The task:
Please restate word for word the lines of the entries below from the one with "Expert-annotated lung lesion, box" to the one with "Breast MRI, one axial slice; slice", inclusive, and leave out every picture.

+---+

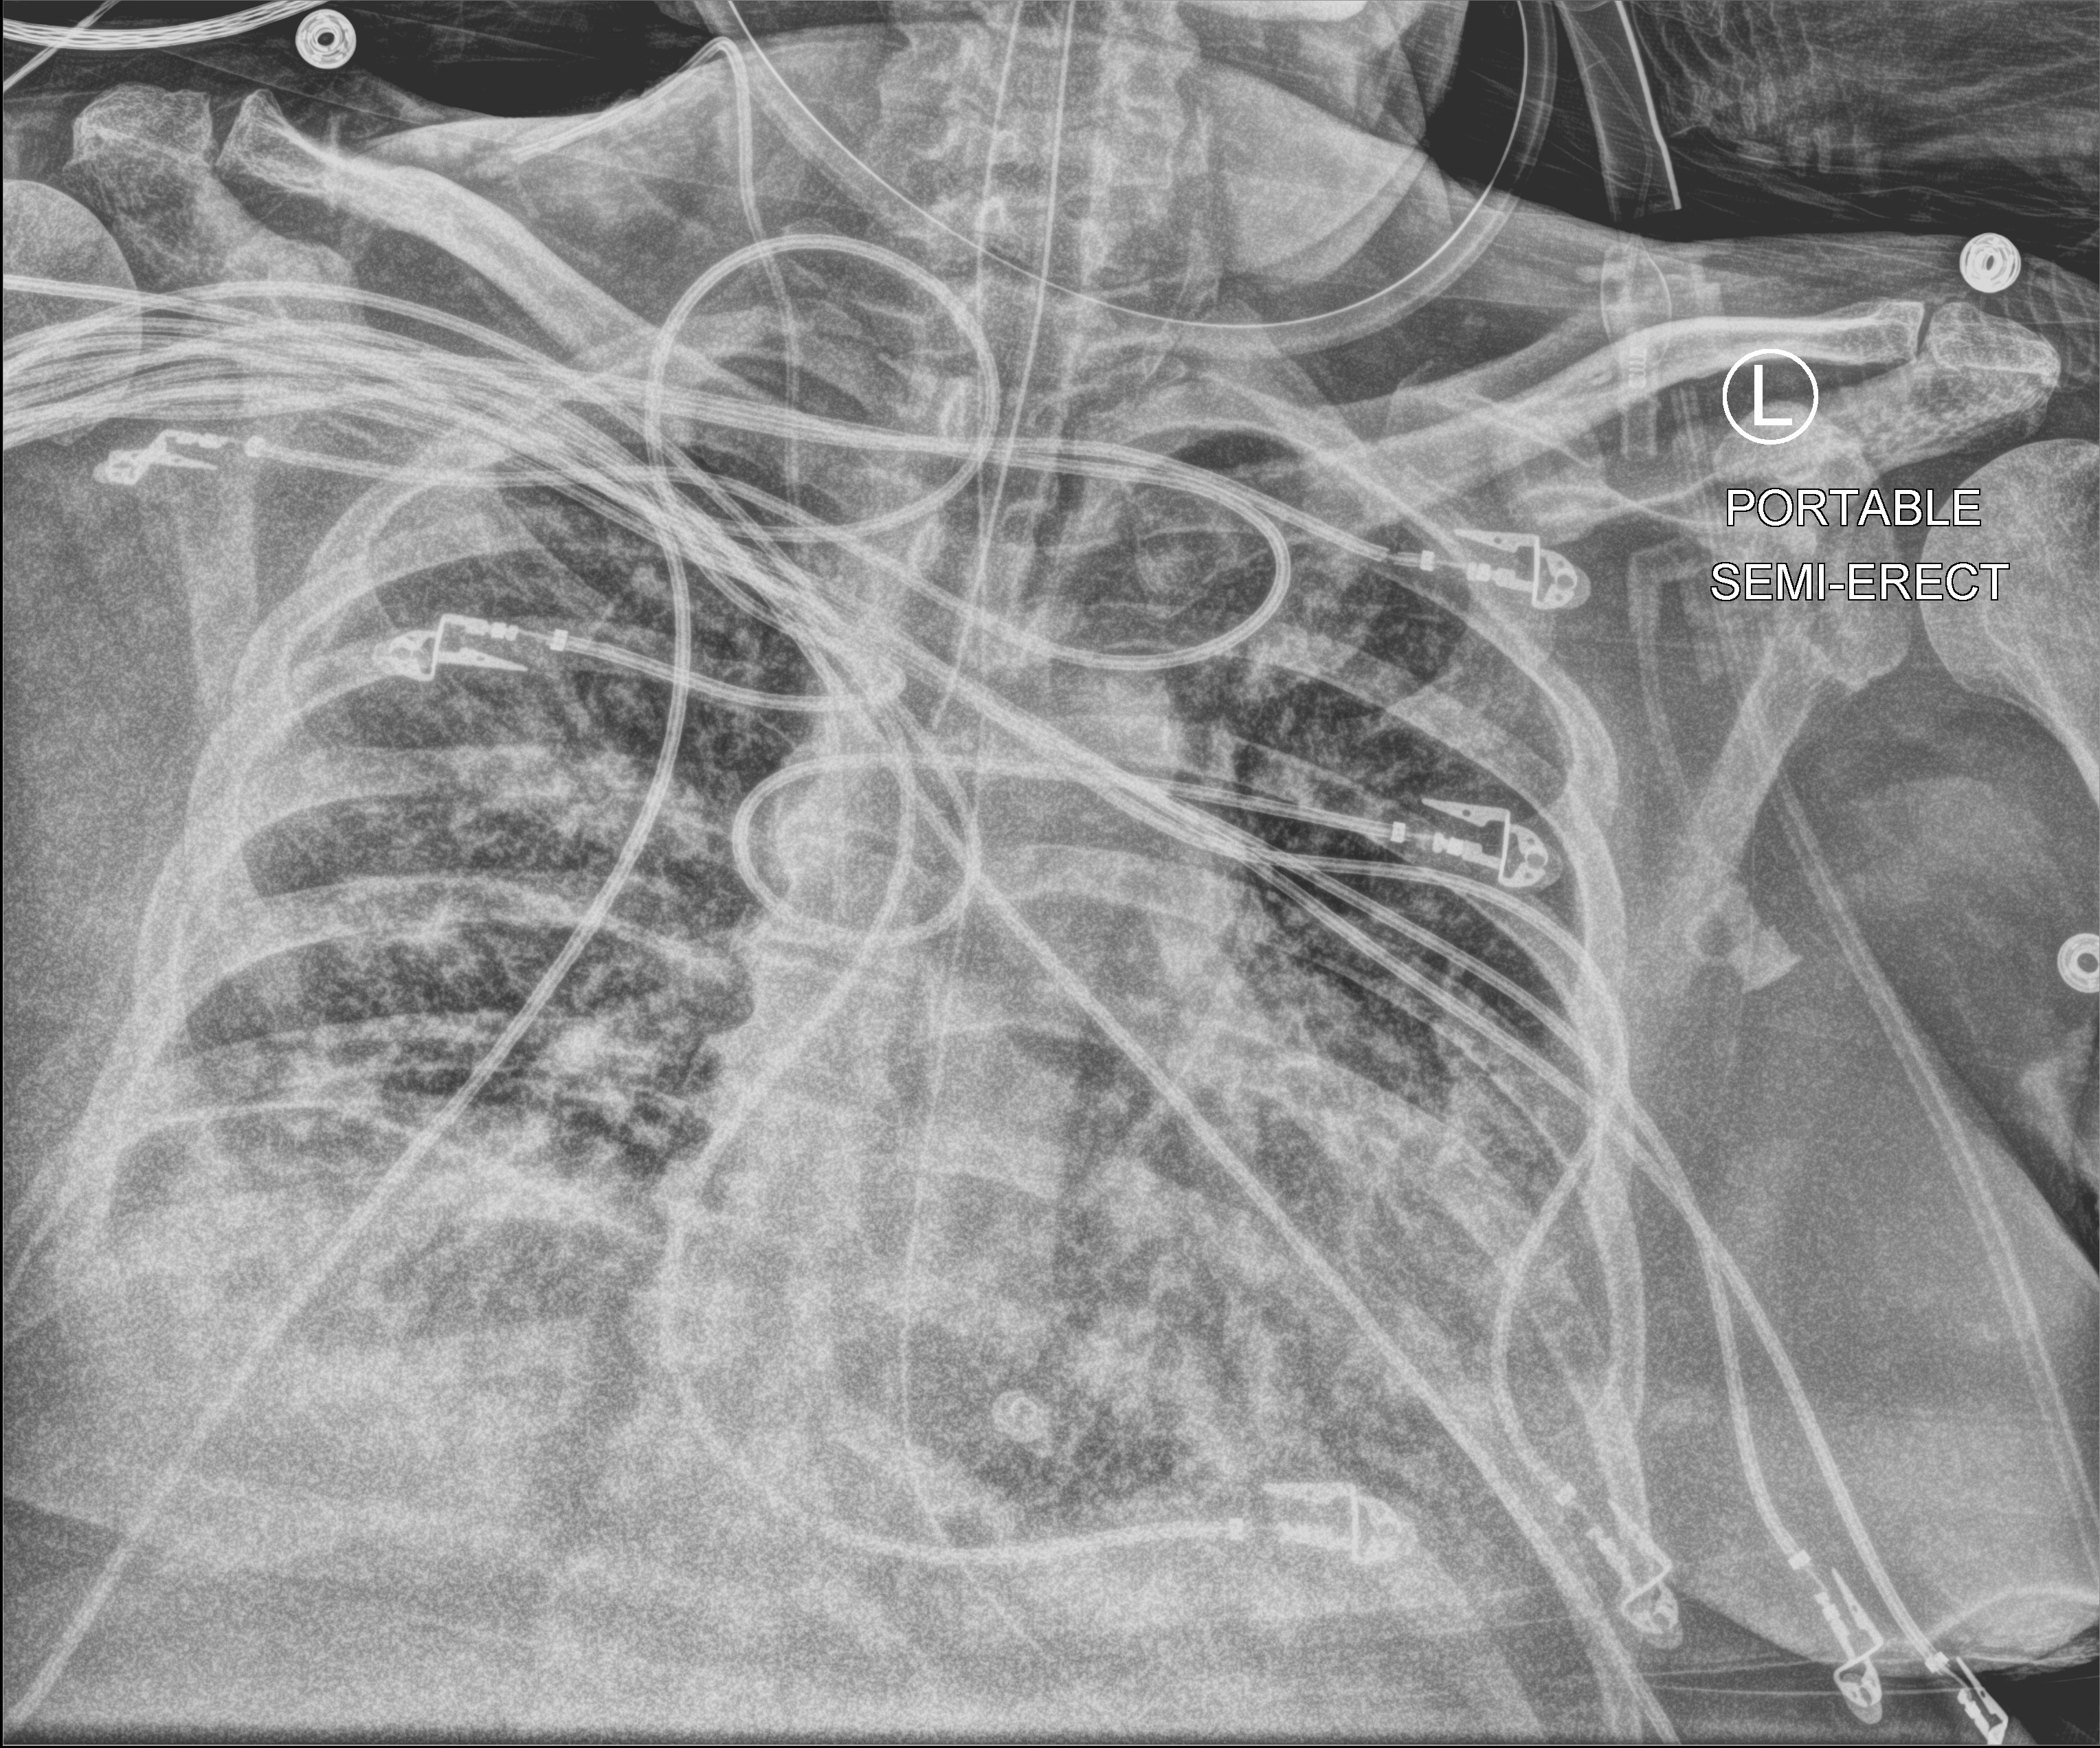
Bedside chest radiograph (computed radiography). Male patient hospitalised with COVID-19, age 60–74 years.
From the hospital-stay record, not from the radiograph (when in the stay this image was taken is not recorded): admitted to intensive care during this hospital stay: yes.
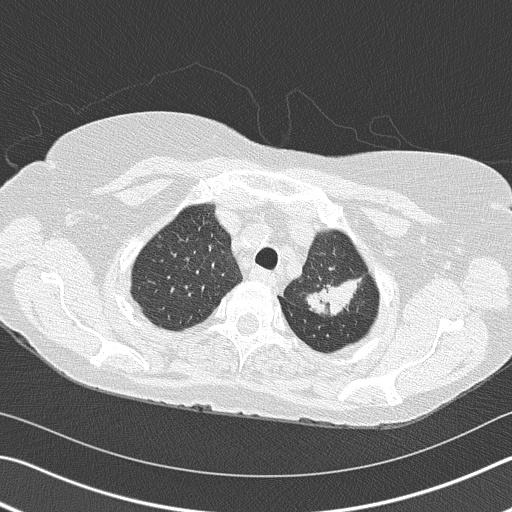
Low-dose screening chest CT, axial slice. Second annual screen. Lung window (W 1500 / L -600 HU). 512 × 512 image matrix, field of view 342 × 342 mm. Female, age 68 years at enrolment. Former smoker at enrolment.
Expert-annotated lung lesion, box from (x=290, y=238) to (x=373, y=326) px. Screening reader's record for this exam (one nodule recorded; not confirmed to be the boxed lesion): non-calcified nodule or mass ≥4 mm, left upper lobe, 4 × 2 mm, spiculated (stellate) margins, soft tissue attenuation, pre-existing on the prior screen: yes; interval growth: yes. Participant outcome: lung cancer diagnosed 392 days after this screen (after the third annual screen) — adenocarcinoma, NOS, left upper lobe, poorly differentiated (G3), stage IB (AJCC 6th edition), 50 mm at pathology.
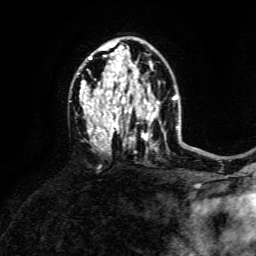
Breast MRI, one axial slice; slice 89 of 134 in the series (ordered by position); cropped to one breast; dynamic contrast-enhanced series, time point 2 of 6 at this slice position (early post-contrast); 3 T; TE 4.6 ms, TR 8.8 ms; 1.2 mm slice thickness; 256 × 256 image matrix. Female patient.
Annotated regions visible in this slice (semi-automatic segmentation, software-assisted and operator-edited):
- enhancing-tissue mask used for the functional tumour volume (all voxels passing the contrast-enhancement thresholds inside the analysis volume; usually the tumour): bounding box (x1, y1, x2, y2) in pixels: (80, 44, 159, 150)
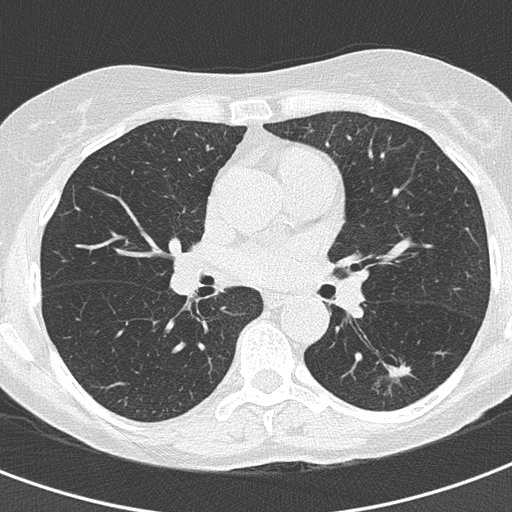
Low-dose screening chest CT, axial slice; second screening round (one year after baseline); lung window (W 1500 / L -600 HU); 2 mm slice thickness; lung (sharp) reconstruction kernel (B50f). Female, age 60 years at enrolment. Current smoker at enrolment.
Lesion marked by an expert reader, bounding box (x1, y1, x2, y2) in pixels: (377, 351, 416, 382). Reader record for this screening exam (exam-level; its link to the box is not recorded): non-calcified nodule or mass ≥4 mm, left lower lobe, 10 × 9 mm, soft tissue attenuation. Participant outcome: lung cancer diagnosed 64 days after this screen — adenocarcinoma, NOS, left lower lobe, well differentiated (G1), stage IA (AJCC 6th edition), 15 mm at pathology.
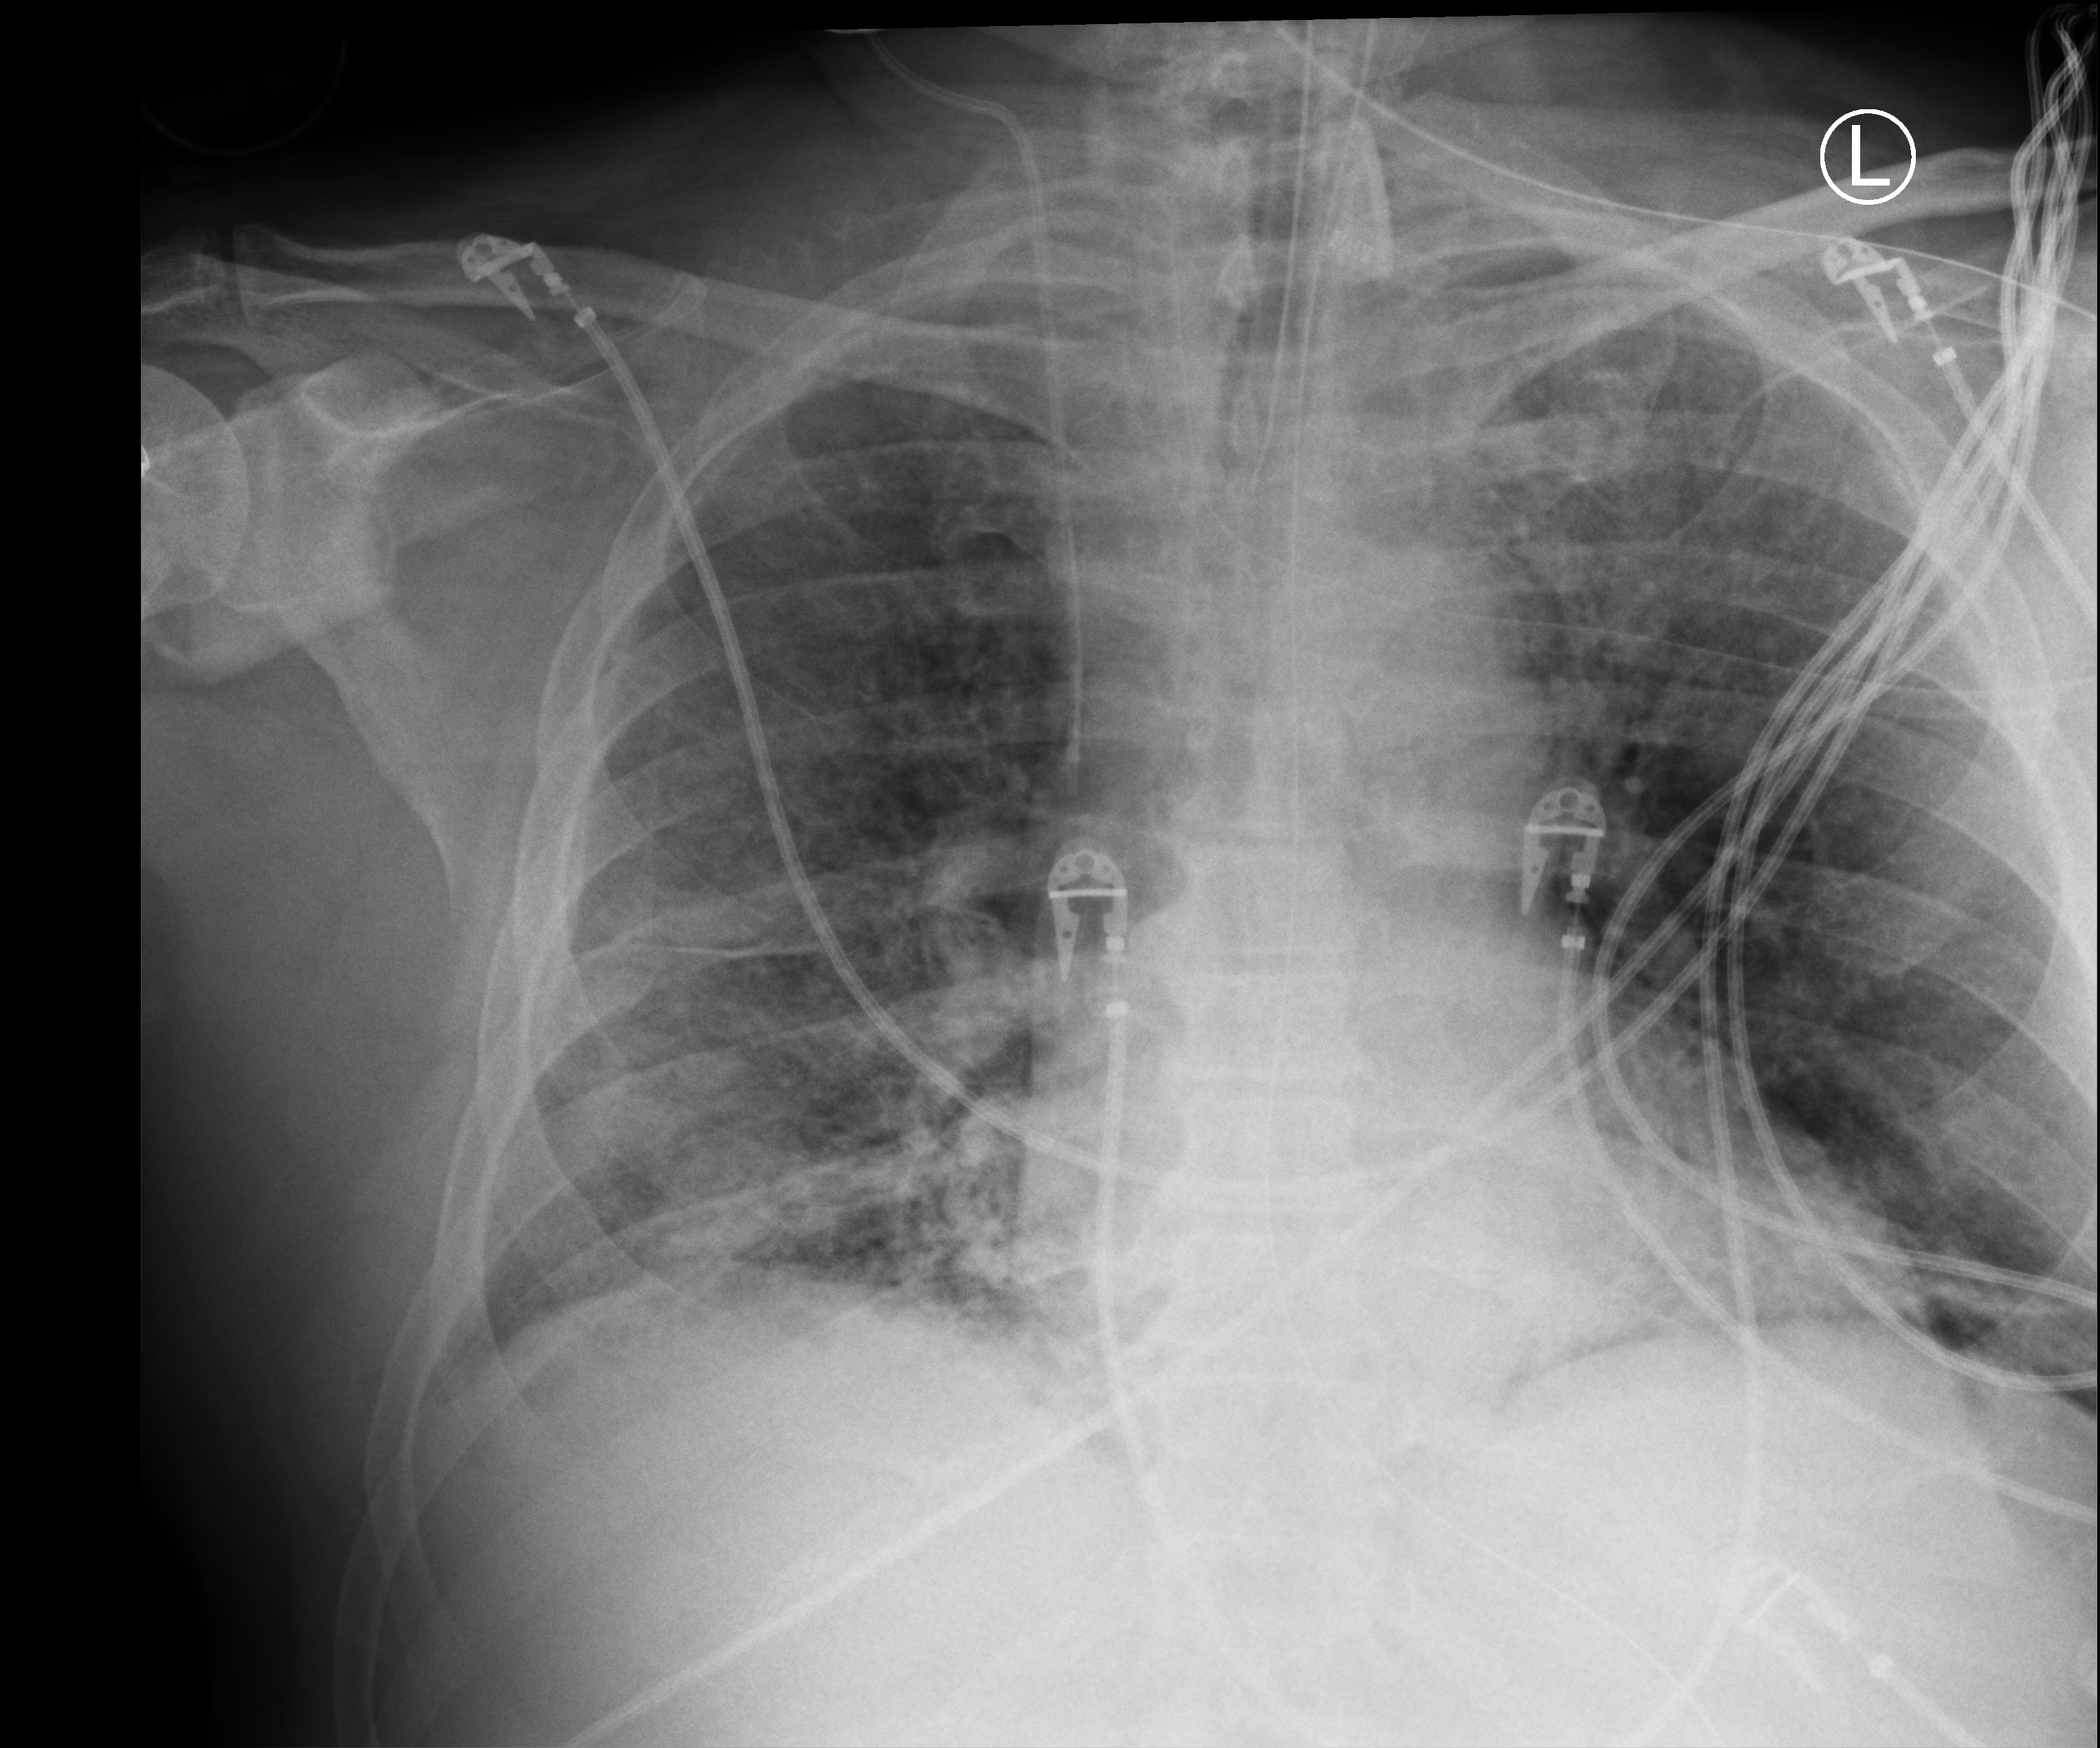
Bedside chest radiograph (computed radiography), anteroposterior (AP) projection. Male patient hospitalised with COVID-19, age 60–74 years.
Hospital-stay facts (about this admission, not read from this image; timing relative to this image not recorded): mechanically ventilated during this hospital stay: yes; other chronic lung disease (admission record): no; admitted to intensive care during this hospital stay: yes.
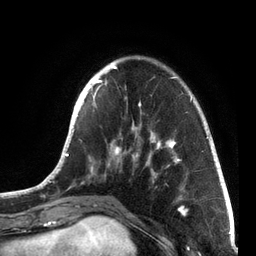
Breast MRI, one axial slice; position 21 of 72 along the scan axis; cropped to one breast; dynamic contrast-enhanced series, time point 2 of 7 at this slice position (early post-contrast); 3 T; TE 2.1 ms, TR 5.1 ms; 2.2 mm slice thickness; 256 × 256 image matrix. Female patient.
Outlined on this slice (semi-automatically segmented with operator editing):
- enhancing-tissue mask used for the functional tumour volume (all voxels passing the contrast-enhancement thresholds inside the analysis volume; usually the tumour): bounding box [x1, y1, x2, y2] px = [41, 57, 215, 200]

+---+

Answer space:
Expert-annotated lung lesion, box from (x=290, y=238) to (x=373, y=326) px. Screening reader's record for this exam (one nodule recorded; not confirmed to be the boxed lesion): non-calcified nodule or mass ≥4 mm, left upper lobe, 4 × 2 mm, spiculated (stellate) margins, soft tissue attenuation, pre-existing on the prior screen: yes; interval growth: yes. Participant outcome: lung cancer diagnosed 392 days after this screen (after the third annual screen) — adenocarcinoma, NOS, left upper lobe, poorly differentiated (G3), stage IB (AJCC 6th edition), 50 mm at pathology.
Breast MRI, one axial slice; slice 89 of 134 in the series (ordered by position); cropped to one breast; dynamic contrast-enhanced series, time point 2 of 6 at this slice position (early post-contrast); 3 T; TE 4.6 ms, TR 8.8 ms; 1.2 mm slice thickness; 256 × 256 image matrix. Female patient.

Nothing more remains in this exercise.